Percebemos que muitos prisioneiros do EI ainda nutrem um preconceito imenso contra os curdos. Foram ensinados pelo EI que os curdos são pessoas más, que não acreditam em Deus, e que não são como os árabes. Com o contato diário entre detentos e guardas, conversa e educação, eles vão deixando isto para trás e passam a ver os curdos como seres humanos também, e em muitos casos sentem-se arrependidos.  Esta noção é sempre expressa por ex-combatentes do EI de regiões em que raramente interagem com curdos, tais como Homs e Idlib.

Fazemos o possível também para deixar as crianças fora deste sistema. Há um centro de reabilitação para menores de idade que cresceram sob o regime do EI, e um segundo espaço já está sendo construído. Um número de crianças consideradas infratoras frequentam esse centro de reabilitação, embora sejam mantidos separados das crianças com um passado ligado ao EI. As crianças podem permanecer nesse centro por até sete anos, onde recebem educação e apoio psicológico a fim de reabilitá-los para a sociedade, tendo sempre a possibilidade de manter contato com a família. Ensinamos as crianças a ler e escrever e conversamos sobre ética. O programa Save the Children (Salve as crianças) é  co-administrador, e fazem um ótimo trabalho. Para aqueles que são soltos depois da reabilitação, mas que ainda enfrentam dificuldades, também  podem receber suporte da Casa de Mulheres, que ajuda com questões de âmbito privado. Se o problema persiste, nós transferimos as crianças para a proteção aos órfãos.

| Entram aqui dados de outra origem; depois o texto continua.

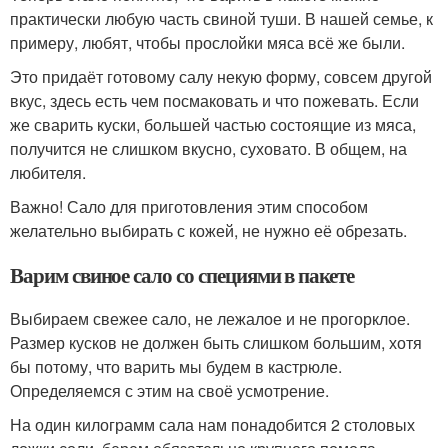
практически любую часть свиной туши. В нашей семье, к
примеру, любят, чтобы прослойки мяса всё же были.
Это придаёт готовому салу некую форму, совсем другой
вкус, здесь есть чем посмаковать и что пожевать. Если
же сварить куски, большей частью состоящие из мяса,
получится не слишком вкусно, суховато. В общем, на
любителя.
Важно! Сало для приготовления этим способом
желательно выбирать с кожей, не нужно её обрезать.
Варим свиное сало со специями в пакете
Выбираем свежее сало, не лежалое и не прогорклое.
Размер кусков не должен быть слишком большим, хотя
бы потому, что варить мы будем в кастрюле.
Определяемся с этим на своё усмотрение.
На один килограмм сала нам понадобится 2 столовых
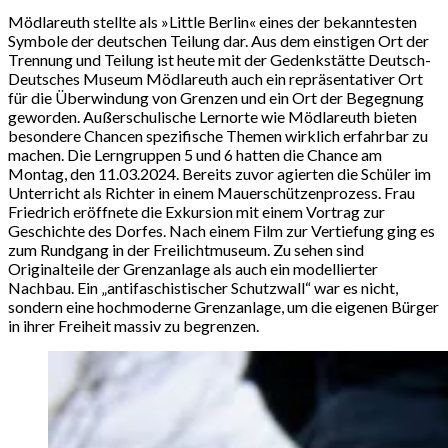
Mödlareuth stellte als »Little Berlin« eines der bekanntesten
Symbole der deutschen Teilung dar. Aus dem einstigen Ort der
Trennung und Teilung ist heute mit der Gedenkstätte Deutsch-
Deutsches Museum Mödlareuth auch ein repräsentativer Ort
für die Überwindung von Grenzen und ein Ort der Begegnung
geworden. Außerschulische Lernorte wie Mödlareuth bieten
besondere Chancen spezifische Themen wirklich erfahrbar zu
machen. Die Lerngruppen 5 und 6 hatten die Chance am
Montag, den 11.03.2024. Bereits zuvor agierten die Schüler im
Unterricht als Richter in einem Mauerschützenprozess. Frau
Friedrich eröffnete die Exkursion mit einem Vortrag zur
Geschichte des Dorfes. Nach einem Film zur Vertiefung ging es
zum Rundgang in der Freilichtmuseum. Zu sehen sind
Originalteile der Grenzanlage als auch ein modellierter
Nachbau. Ein „antifaschistischer Schutzwall“ war es nicht,
sondern eine hochmoderne Grenzanlage, um die eigenen Bürger
in ihrer Freiheit massiv zu begrenzen.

A curto prazo, seria muito bom ter menos presídios, mas em melhores condições para os detentos a fim de melhorar o nível de educação. Até agora, a maneira que a maior parte das prisões foram construídas não contribui para a reabilitação das pessoas — o que deveria ser nosso principal objetivo. Mas por causa das tentativas do EI de libertar os seus combatentes de nossas prisões, como o episódio ocorrido em janeiro de 2022, temos que investir ainda mais na fortificação de unidades e campos prisionais para evitar que o EI se restabeleça na Síria. Infelizmente, muitos países não estão repatriando seus combatentes de nossas prisões, ou contribuindo para estabelecer um mecanismo internacional para julgá-los em corte.

Todos nós que trabalhamos com a justiça e o sistema prisional sabemos que o sistema corrente está aquém dos nossos valores. Nossa filosofia é a de que as prisões não deveriam ser necessárias, entretanto, na conjuntura em que nos encontramos — atacados não só pelo EI, mas também por Estados como Turquia e Síria — não temos condições de implementar um outro sistema. Por ora, tentamos simplesmente não ferir pessoas, enquanto conquistamos sua confiança. Nós lutamos por um mundo sem prisões, o que entretanto, para nós, simplesmente não é algo possível nessa conjuntura.


 

Abir Khaled | SÍRIA |

Vice-presidente do Gabinete de Justiça e Assuntos de Reforma (Administração Geral de Centros de Correçãoo e Reabilitação). De 2017 a 2019, trabalhou como Diretora do Centro Houri, um centro de reabilitação para crianças, incluindo as famílias ligadas ao EI. Entre 2015 e 2017, foi responsável por prisões e centros de detenção para as Forças Internas de Segurança do Norte e Leste da Síra (Asayish). De 2013 ao final de 2014, foi Diretora e Editora da revista ‘Sawt al-Hayat’.

 

Abir descreve seu trabalho como Administradora de Prisões primariamente como um “trabalho humanitário”.